• [TASK TO CARRY OUT] Convert every line of the items below into a numbered list, dropping blank lines and omitting the pictures.

• [GIVEN ENTRIES]
_ _ _ _ _ _ _
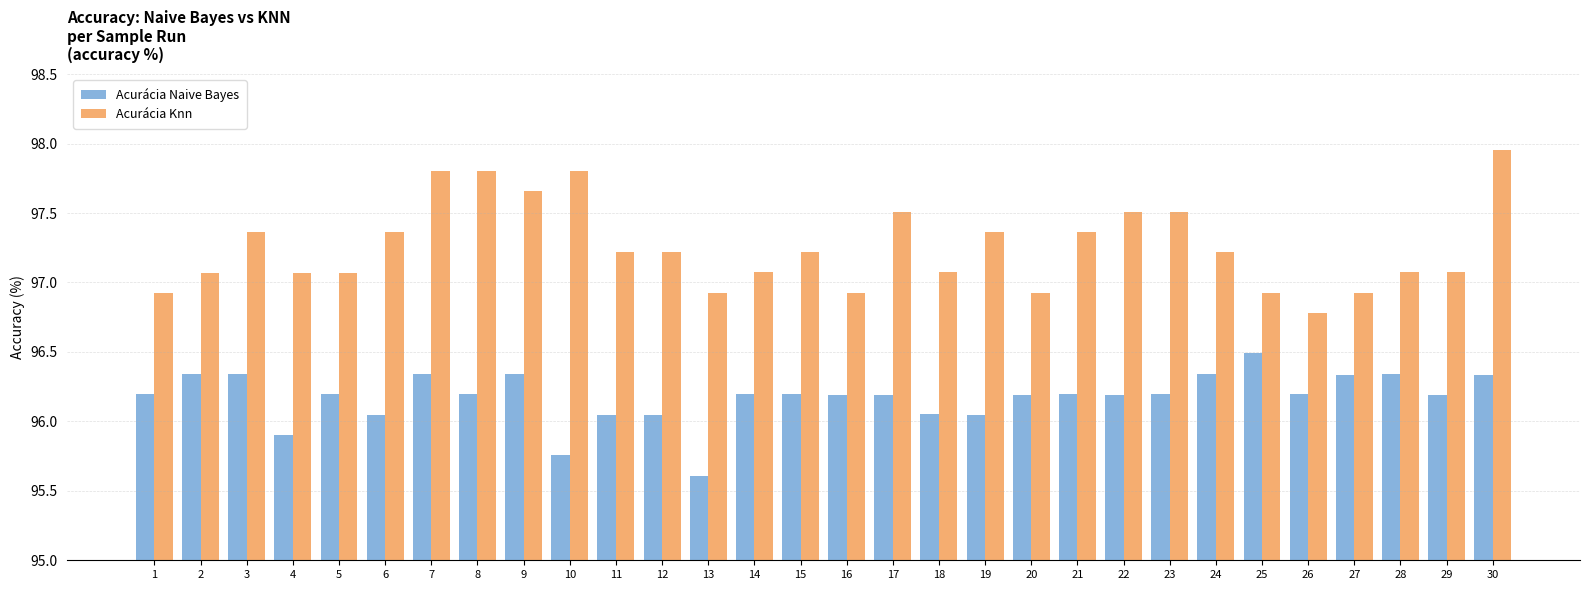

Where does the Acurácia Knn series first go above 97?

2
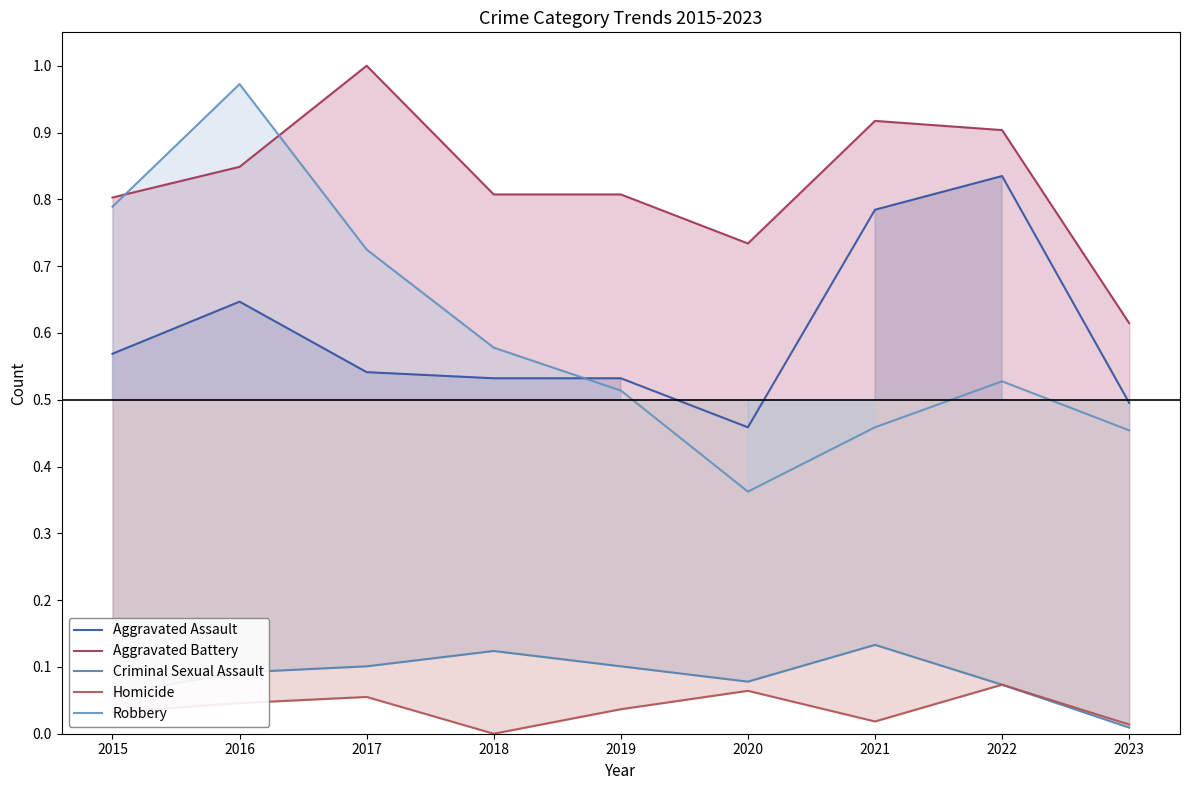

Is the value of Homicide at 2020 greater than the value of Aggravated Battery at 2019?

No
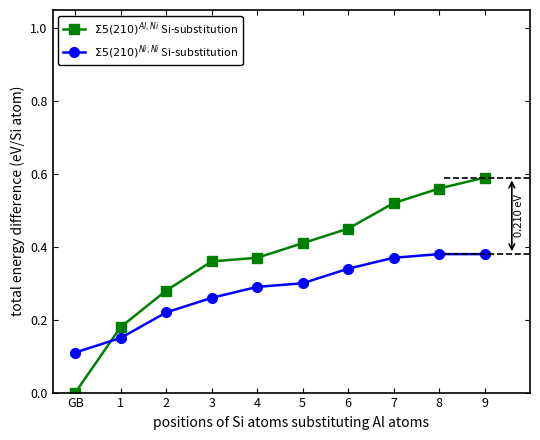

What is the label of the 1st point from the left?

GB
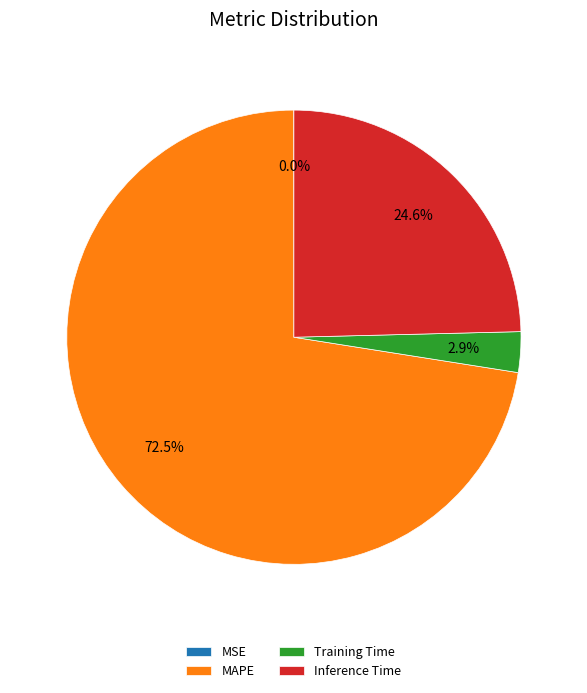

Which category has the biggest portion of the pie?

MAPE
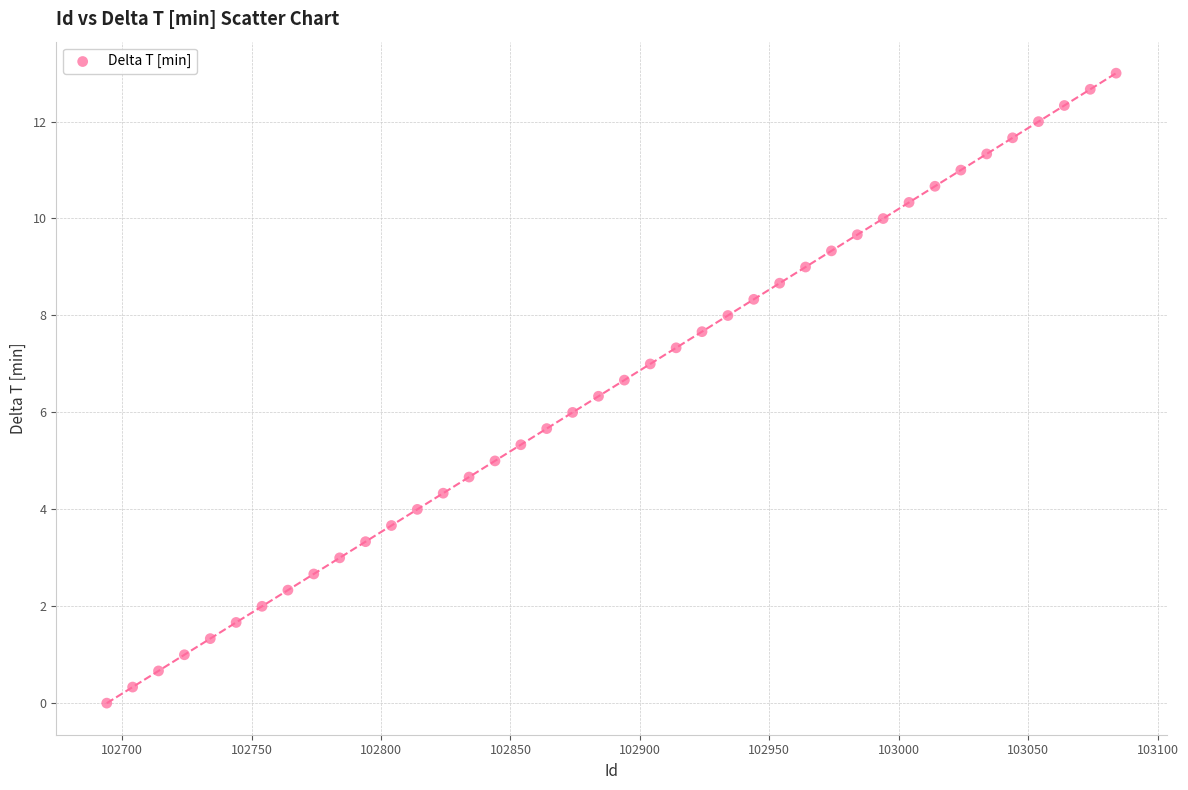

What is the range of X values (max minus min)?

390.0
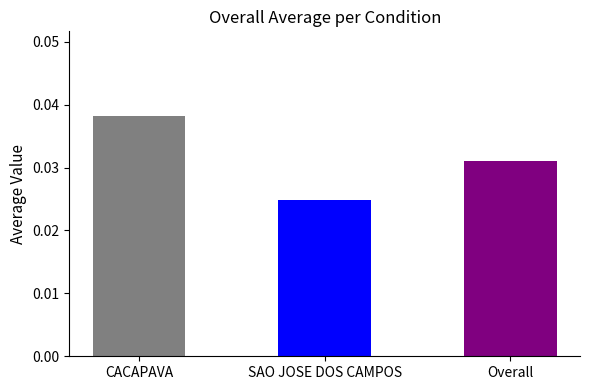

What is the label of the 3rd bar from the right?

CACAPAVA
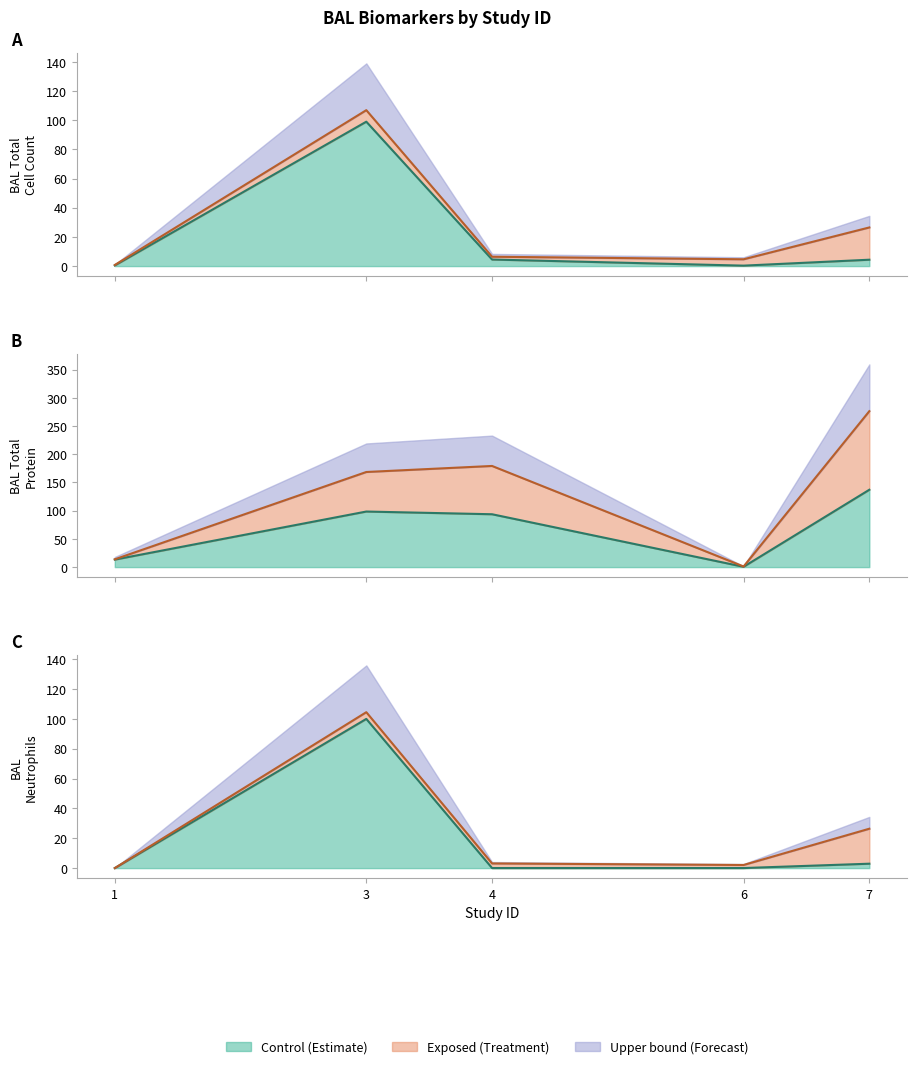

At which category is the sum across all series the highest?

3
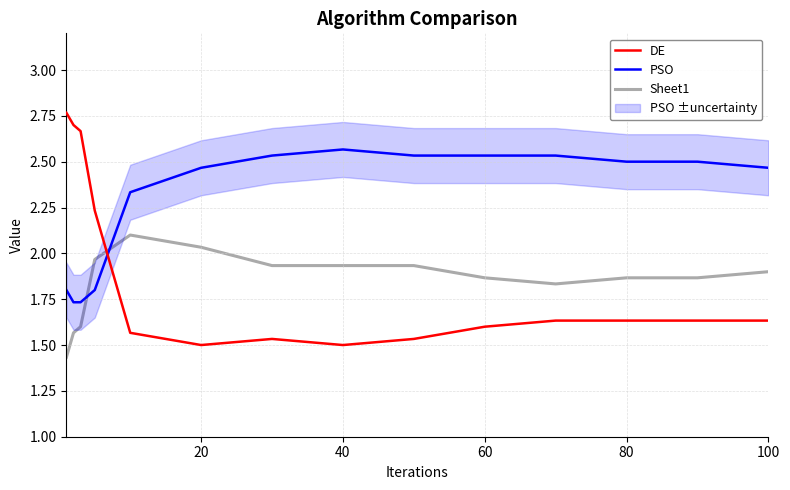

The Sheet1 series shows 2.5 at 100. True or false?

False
_ _ _ _ _ _ _
• [SOLUTION TO THIS EXERCISE]
1. Where does the Acurácia Knn series first go above 97?
2. 2
3. Is the value of Homicide at 2020 greater than the value of Aggravated Battery at 2019?
4. No
5. What is the label of the 1st point from the left?
6. GB
7. Which category has the biggest portion of the pie?
8. MAPE
9. What is the range of X values (max minus min)?
10. 390.0
11. What is the label of the 3rd bar from the right?
12. CACAPAVA
13. At which category is the sum across all series the highest?
14. 3
15. The Sheet1 series shows 2.5 at 100. True or false?
16. False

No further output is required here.